Conducted by Gemma de Choisy
It was impossible to miss, once I started looking. On the corner of Swanson Street in the mostly-campus stretch of Melbourne’s downtown area, the Royal Melbourne Institute of Technology’s Storey Hall is a venue with a distinctly mid-1990s Nickelodeon Television feel. Slime green bubbles of fiberglass – or maybe plaster, I couldn’t get close enough to tell which – oozed off of the building’s rooftop to dramatic effect. Inside, the ceiling kept with the theme of green in a geometric daze of translucent glass texture. Walking along the carpeted halls past intentionally warped walls, images of sci-fi classics came to mind more readily than the nonfiction masterpieces with which the NonfictionNOW 2012 Conference crowd, one presumes, might have been be more familiar.
Across the street at an indiscriminate café, my coffee choices were restricted to a Long Black or a Flat White – a caffeinated dichotomy it took my American palate a week to get used to. I ordered the Long Black, no milk. David Shields ordered a roasted vegetable baguette and a fruit salad, offering me half of the latter.

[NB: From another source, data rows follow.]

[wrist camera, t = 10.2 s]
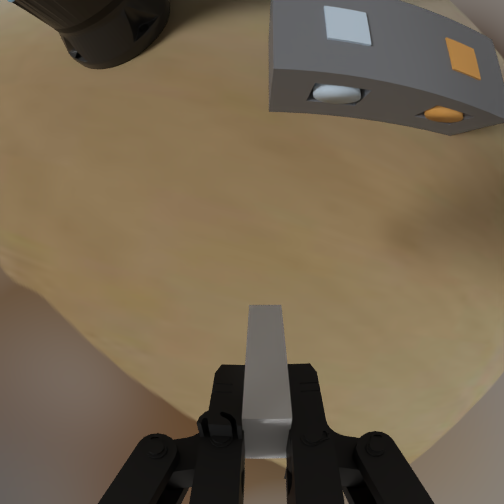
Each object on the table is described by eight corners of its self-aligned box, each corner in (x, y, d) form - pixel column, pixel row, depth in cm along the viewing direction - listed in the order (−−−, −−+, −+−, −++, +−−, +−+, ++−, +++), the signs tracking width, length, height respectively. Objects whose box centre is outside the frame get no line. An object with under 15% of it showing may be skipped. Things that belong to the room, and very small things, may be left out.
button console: (268, 39, 28) (271, -23, 16) (441, 69, 28) (493, 38, 16) (268, 111, 30) (273, 67, 18) (450, 135, 30) (511, 121, 18)
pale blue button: (308, 70, 25) (316, 51, 20) (350, 75, 25) (364, 58, 20) (309, 101, 25) (317, 86, 21) (352, 105, 25) (367, 92, 21)
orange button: (414, 88, 25) (434, 75, 20) (445, 96, 24) (466, 86, 20) (417, 117, 25) (438, 107, 21) (448, 124, 25) (470, 117, 21)
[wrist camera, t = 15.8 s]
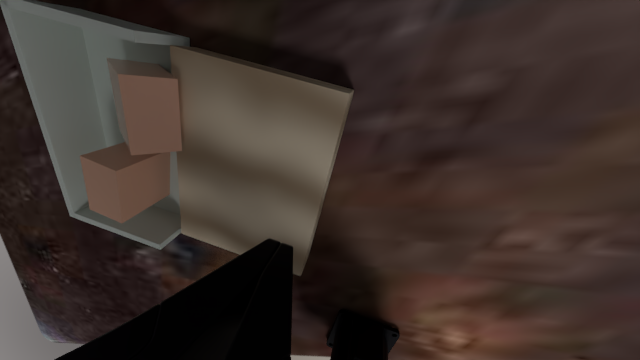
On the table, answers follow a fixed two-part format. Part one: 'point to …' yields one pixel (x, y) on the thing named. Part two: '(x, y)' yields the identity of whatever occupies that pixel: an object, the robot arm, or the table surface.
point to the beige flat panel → (254, 151)
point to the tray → (88, 99)
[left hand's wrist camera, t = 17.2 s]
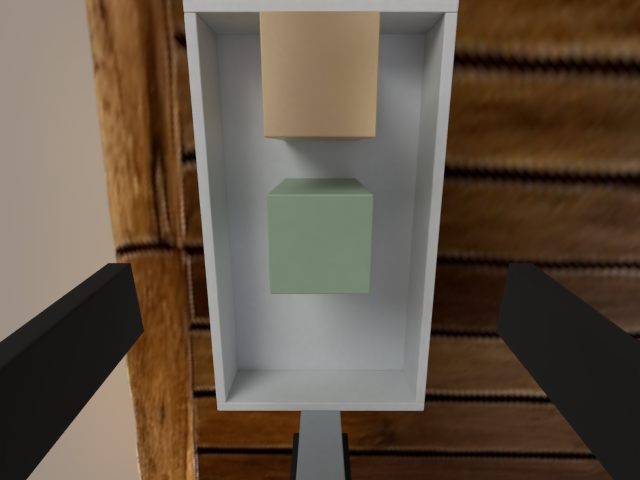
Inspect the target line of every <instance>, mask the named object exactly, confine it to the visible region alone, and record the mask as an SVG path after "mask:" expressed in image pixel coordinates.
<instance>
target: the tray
mask: <svg viewBox="0 0 640 480" xmlns="http://www.w3.org/2000/svg"><path fill="white" fill-rule="evenodd" d="M458 4H459V0H183V7H184V18H185V30H186V42H187V53H188V65H189V77H190V89H191V101H192V113H193V124H194V136H195V148H196V160H197V172H198V183H199V195H200V207H201V219H202V231H203V243H204V254H205V266H206V278H207V290H208V302H209V314H210V325H211V337H212V349H213V361H214V373H215V385H216V396H217V408H218V410H244V411H301V420H300V434H299V447H298V460H297V474H296V480H345V471H344V458H343V444H342V430H341V417H340V411H423V410H424V401H425V389H426V377H427V366H428V354H429V342H430V330H431V319H432V307H433V295H434V284H435V272H436V260H437V248H438V237H439V225H440V213H441V202H442V190H443V178H444V166H445V155H446V143H447V131H448V119H449V108H450V96H451V84H452V73H453V61H454V49H455V37H456V26H457V12H458ZM261 11H379V12H380V13H381V15H380V41H379V68H378V95H377V121H376V137H374V138H369V139H363V140H358V141H282V140H277V139H271V138H266V137H264V124H263V97H262V71H261V44H260V18H259V13H260V12H261ZM285 178H355V179H357V180H358V181H359V182H360V183H361V184H362V185H363V186H364V187H365V188H367V189H368V190H369V191H370V192H371V193H372V194H373V195H374V206H373V233H372V259H371V286H370V294H271V293H270V275H269V248H268V222H267V194H268V193H269V192H271V191H272V190H273V189H274V188H275V187H276V186H277V185H278V184H280V183H281V182H282V181H283V180H284V179H285Z"/></svg>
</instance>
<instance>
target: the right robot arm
mask: <svg viewBox="0 0 640 480" xmlns="http://www.w3.org/2000/svg"><path fill="white" fill-rule="evenodd" d="M299 434H300V433H294V438H293V450H292V462H291V474H290V480H296V474H297V460H298V447H299ZM342 444H343V458H344V471H345V480H351V472H350V459H349V447H348V435H347V433H342Z"/></svg>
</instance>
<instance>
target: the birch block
mask: <svg viewBox="0 0 640 480" xmlns="http://www.w3.org/2000/svg"><path fill="white" fill-rule="evenodd" d="M380 15H381V13H380V12H379V11H261V12H260V13H259V18H260V44H261V71H262V97H263V124H264V137H266V138H271V139H277V140H282V141H358V140H363V139H369V138H374V137H376V121H377V95H378V68H379V41H380Z"/></svg>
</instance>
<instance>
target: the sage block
mask: <svg viewBox="0 0 640 480" xmlns="http://www.w3.org/2000/svg"><path fill="white" fill-rule="evenodd" d="M373 206H374V195H373V194H372V193H371V192H370V191H369V190H368V189H367V188H365V187H364V186H363V185H362V184H361V183H360V182H359V181H358V180H357V179H355V178H285V179H284V180H283V181H282V182H281V183H280V184H278V185H277V186H276V187H275V188H274V189H273V190H272V191H271V192H269V193H268V194H267V222H268V248H269V275H270V293H271V294H370V286H371V259H372V233H373Z"/></svg>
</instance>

Shields sat himself in the back of the café, facing away from the door and the mild spring outside. He crossed his legs – black pants, black shoes – and his arms – black shirt – and asked the waitress to bring a pitcher of water. He is, he told me sheepishly, never sure whether or how much he should tip in Australia. When he smiled, he also shrugged, hunching his shoulders forward and tilting his chin down so that the wall lamp’s light reflected off his forehead. He smiled often and he spoke slowly, pausing, sometimes, in the middle of a sentence, as if waiting for the right word.
Shields was born in Los Angeles, California in 1956 and received an MFA in Fiction from the Iowa Writer’s Workshop in 1980. He is the author of three works of fiction and over a half-dozen nonfiction books including the 2010 manifesto Reality Hunger, in which Shields advocates for the obliteration of what he refers to as “the prison of genre”, and for the overturning of laws pertaining to the appropriation of the written word – what some might call plagiarism, and have. His upcoming book, How Literature Saved My Life, is due out from Knopf in early February. Last November, we sat down in Melbourne to talk about reading, writing, and controversy in literary nonfiction.
DE CHOISY: Most of the reviews for Reality Hunger were positive but invariably, whenever a writer calls for the end or blending of genre, some of the backlash is hostile. But rather than rehash that, I wonder if you can put your finger on why you think those negative reactions are so fierce?
DAVID SHIELDS: I think that – the why – is a good question to ask. For instance, there’s no great mystery as to what I feel about John D’Agata’s position. I blurbed his books in Reality Hunger. I loved About a Mountain and I loved Lifespan of a Fact, and its argument struck me as self-evident. I was stunned that it was controversial at all. Did you follow that, when it happened?
DE CHOISY: Yes. Actually, I accepted my spot in Iowa’s Nonfiction Writing Program right when the tempest hit the teacup.
SHIELDS: And your question is why people are so resistant to that way of thinking?
DE CHOISY: Yes: to the blending of genre, to the appropriation of other written work, to a certain doubt with regards to fact. Both of your books suggest an overtly transgressive approach to writing nonfiction. But why is that transgression perceived as threatening, do you think?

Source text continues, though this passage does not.